Task inputs: Begin

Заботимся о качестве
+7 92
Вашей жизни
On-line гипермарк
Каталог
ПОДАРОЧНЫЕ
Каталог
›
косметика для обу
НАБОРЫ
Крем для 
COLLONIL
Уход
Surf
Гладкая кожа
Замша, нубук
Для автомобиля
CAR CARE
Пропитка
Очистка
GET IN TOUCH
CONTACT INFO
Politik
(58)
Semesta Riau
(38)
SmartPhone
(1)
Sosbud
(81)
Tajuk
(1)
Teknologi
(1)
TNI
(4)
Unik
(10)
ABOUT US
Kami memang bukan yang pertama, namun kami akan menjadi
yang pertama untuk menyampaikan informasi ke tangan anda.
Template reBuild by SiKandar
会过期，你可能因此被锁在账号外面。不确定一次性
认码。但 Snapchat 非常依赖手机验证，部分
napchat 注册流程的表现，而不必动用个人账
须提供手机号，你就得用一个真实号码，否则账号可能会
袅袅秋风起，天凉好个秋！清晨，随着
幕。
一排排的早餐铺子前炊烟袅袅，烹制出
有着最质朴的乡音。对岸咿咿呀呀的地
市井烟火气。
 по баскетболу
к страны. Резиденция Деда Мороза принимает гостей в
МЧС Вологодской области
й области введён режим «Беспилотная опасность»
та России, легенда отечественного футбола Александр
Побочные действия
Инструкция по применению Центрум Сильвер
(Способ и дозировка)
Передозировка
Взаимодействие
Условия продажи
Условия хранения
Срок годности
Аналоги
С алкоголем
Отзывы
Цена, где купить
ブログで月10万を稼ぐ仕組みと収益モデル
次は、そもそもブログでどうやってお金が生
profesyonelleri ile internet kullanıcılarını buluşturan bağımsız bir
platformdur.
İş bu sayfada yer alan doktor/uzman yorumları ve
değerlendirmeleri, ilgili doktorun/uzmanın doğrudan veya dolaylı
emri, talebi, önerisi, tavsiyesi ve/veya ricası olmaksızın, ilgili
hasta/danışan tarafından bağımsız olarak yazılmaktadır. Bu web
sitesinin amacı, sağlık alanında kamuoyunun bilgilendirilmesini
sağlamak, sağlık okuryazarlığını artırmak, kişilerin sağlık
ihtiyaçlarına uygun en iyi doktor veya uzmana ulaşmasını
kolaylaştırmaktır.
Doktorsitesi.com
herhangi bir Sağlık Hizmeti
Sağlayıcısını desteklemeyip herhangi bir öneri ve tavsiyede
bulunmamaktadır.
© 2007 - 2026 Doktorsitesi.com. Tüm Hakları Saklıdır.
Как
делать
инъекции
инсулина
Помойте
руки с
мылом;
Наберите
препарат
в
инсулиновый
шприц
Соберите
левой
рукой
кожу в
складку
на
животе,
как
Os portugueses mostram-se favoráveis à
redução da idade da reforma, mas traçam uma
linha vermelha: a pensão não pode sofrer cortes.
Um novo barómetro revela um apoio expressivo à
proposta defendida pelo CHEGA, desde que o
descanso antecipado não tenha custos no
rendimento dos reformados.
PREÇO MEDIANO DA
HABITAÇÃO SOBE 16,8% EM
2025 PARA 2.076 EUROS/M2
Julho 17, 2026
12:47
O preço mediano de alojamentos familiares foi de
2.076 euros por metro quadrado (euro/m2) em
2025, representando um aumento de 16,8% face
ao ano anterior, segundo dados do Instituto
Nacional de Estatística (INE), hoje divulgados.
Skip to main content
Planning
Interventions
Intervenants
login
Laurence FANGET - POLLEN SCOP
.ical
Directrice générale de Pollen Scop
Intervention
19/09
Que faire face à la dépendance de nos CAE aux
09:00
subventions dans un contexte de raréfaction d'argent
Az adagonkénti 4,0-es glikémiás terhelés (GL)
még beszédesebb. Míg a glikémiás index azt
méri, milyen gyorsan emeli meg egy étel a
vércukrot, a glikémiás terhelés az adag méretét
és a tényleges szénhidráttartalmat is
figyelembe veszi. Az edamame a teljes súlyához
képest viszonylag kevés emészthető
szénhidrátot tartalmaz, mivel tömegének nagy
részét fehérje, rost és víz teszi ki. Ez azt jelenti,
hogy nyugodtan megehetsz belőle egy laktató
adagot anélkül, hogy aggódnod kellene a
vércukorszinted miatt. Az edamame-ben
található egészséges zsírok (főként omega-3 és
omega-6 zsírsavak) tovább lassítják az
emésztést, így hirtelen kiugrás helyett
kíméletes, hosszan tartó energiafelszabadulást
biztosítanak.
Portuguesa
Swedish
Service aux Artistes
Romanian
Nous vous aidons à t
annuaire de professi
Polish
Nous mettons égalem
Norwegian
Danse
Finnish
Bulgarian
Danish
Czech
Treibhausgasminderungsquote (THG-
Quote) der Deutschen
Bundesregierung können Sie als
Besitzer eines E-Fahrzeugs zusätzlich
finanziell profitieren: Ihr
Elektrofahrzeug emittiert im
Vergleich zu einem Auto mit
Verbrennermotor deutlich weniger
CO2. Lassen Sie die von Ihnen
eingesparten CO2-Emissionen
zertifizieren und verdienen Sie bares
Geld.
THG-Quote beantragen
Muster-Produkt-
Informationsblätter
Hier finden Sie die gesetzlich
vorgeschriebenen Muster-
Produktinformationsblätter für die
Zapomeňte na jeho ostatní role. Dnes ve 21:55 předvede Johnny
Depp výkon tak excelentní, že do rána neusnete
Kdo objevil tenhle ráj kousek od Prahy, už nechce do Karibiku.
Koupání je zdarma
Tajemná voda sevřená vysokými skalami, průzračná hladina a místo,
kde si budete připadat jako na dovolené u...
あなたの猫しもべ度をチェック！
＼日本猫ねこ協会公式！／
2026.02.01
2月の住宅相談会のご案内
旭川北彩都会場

Task inputs: End

*To do*: Lines from the top of the data above through the line with "sağlamak, sağlık okuryazarlığını", both ends included: copy them exactly, nothing more.

*Answer for the task*:
Заботимся о качестве
+7 92
Вашей жизни
On-line гипермарк
Каталог
ПОДАРОЧНЫЕ
Каталог
›
косметика для обу
НАБОРЫ
Крем для 
COLLONIL
Уход
Surf
Гладкая кожа
Замша, нубук
Для автомобиля
CAR CARE
Пропитка
Очистка
GET IN TOUCH
CONTACT INFO
Politik
(58)
Semesta Riau
(38)
SmartPhone
(1)
Sosbud
(81)
Tajuk
(1)
Teknologi
(1)
TNI
(4)
Unik
(10)
ABOUT US
Kami memang bukan yang pertama, namun kami akan menjadi
yang pertama untuk menyampaikan informasi ke tangan anda.
Template reBuild by SiKandar
会过期，你可能因此被锁在账号外面。不确定一次性
认码。但 Snapchat 非常依赖手机验证，部分
napchat 注册流程的表现，而不必动用个人账
须提供手机号，你就得用一个真实号码，否则账号可能会
袅袅秋风起，天凉好个秋！清晨，随着
幕。
一排排的早餐铺子前炊烟袅袅，烹制出
有着最质朴的乡音。对岸咿咿呀呀的地
市井烟火气。
 по баскетболу
к страны. Резиденция Деда Мороза принимает гостей в
МЧС Вологодской области
й области введён режим «Беспилотная опасность»
та России, легенда отечественного футбола Александр
Побочные действия
Инструкция по применению Центрум Сильвер
(Способ и дозировка)
Передозировка
Взаимодействие
Условия продажи
Условия хранения
Срок годности
Аналоги
С алкоголем
Отзывы
Цена, где купить
ブログで月10万を稼ぐ仕組みと収益モデル
次は、そもそもブログでどうやってお金が生
profesyonelleri ile internet kullanıcılarını buluşturan bağımsız bir
platformdur.
İş bu sayfada yer alan doktor/uzman yorumları ve
değerlendirmeleri, ilgili doktorun/uzmanın doğrudan veya dolaylı
emri, talebi, önerisi, tavsiyesi ve/veya ricası olmaksızın, ilgili
hasta/danışan tarafından bağımsız olarak yazılmaktadır. Bu web
sitesinin amacı, sağlık alanında kamuoyunun bilgilendirilmesini
sağlamak, sağlık okuryazarlığını artırmak, kişilerin sağlık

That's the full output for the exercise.